(Extracted data entries)
:::::

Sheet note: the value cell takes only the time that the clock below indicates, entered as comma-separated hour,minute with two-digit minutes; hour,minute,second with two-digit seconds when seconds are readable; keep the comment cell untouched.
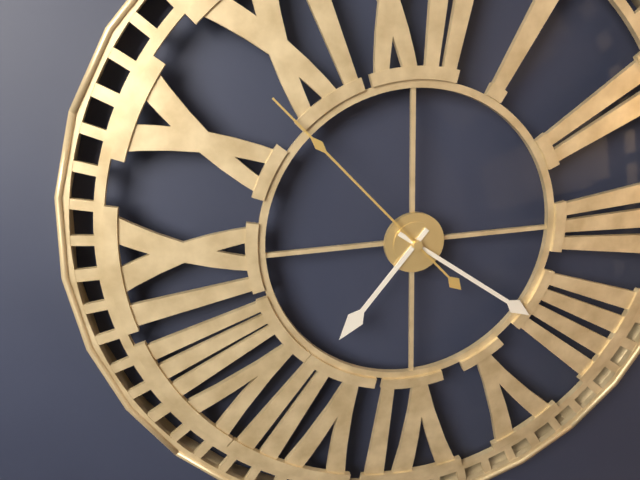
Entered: 7,21,53
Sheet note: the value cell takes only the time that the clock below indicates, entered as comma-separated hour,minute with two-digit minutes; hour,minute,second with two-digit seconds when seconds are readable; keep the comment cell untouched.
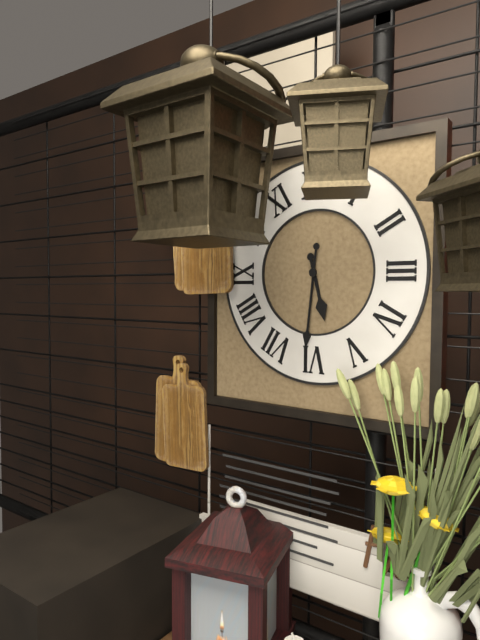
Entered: 5,31
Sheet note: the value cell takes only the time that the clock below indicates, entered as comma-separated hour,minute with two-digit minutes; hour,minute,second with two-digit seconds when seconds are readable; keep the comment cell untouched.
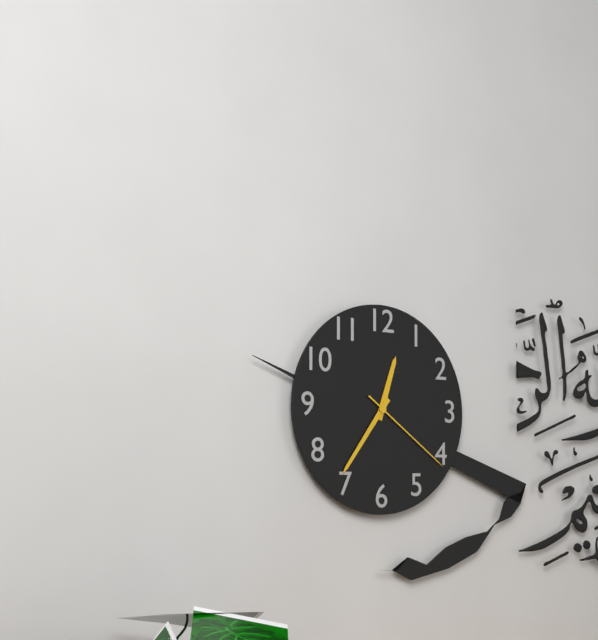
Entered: 12,36,21
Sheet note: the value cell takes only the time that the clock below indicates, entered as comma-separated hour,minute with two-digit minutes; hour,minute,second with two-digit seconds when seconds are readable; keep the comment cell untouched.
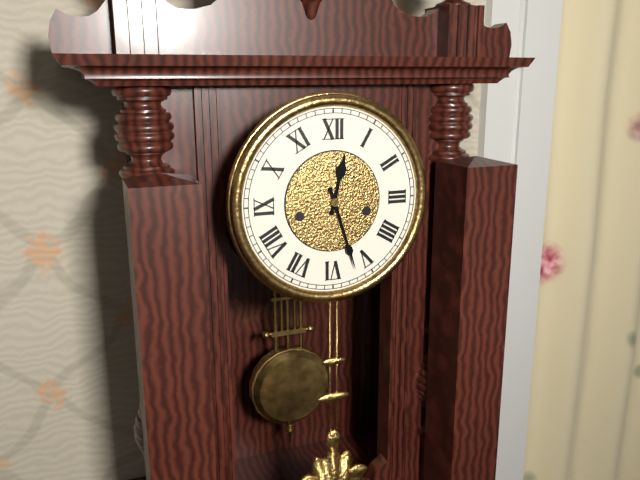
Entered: 12,27
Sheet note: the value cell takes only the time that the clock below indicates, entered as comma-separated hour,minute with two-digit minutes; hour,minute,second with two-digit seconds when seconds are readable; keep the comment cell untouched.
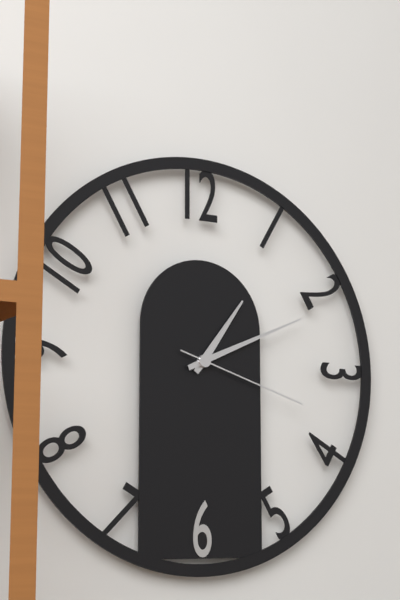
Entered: 1,11,18
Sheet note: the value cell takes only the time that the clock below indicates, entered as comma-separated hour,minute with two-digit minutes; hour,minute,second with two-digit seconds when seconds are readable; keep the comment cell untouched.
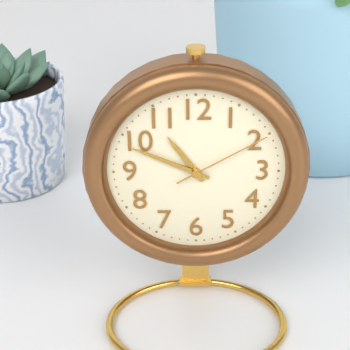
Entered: 10,49,10
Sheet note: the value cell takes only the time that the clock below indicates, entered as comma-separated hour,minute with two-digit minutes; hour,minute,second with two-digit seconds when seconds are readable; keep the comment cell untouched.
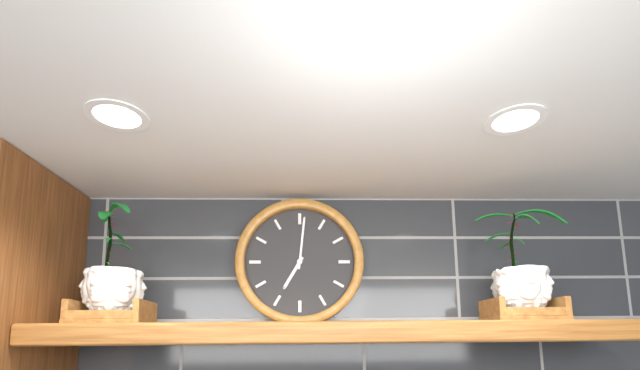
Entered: 7,01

:::::

Given problem: Turn the records above into a Markdown table with the columns Row and Line, giving each non-blank line its own numbered row. Leave the pictures out.

Completed task:
| Row | Line |
|---|---|
| 1 | Sheet note: the value cell takes only the time that the clock below indicates, entered as comma-separated hour,minute with two-digit minutes; hour,minute,second with two-digit seconds when seconds are readable; keep the comment cell untouched. |
| 2 | Entered: 7,21,53 |
| 3 | Sheet note: the value cell takes only the time that the clock below indicates, entered as comma-separated hour,minute with two-digit minutes; hour,minute,second with two-digit seconds when seconds are readable; keep the comment cell untouched. |
| 4 | Entered: 5,31 |
| 5 | Sheet note: the value cell takes only the time that the clock below indicates, entered as comma-separated hour,minute with two-digit minutes; hour,minute,second with two-digit seconds when seconds are readable; keep the comment cell untouched. |
| 6 | Entered: 12,36,21 |
| 7 | Sheet note: the value cell takes only the time that the clock below indicates, entered as comma-separated hour,minute with two-digit minutes; hour,minute,second with two-digit seconds when seconds are readable; keep the comment cell untouched. |
| 8 | Entered: 12,27 |
| 9 | Sheet note: the value cell takes only the time that the clock below indicates, entered as comma-separated hour,minute with two-digit minutes; hour,minute,second with two-digit seconds when seconds are readable; keep the comment cell untouched. |
| 10 | Entered: 1,11,18 |
| 11 | Sheet note: the value cell takes only the time that the clock below indicates, entered as comma-separated hour,minute with two-digit minutes; hour,minute,second with two-digit seconds when seconds are readable; keep the comment cell untouched. |
| 12 | Entered: 10,49,10 |
| 13 | Sheet note: the value cell takes only the time that the clock below indicates, entered as comma-separated hour,minute with two-digit minutes; hour,minute,second with two-digit seconds when seconds are readable; keep the comment cell untouched. |
| 14 | Entered: 7,01 |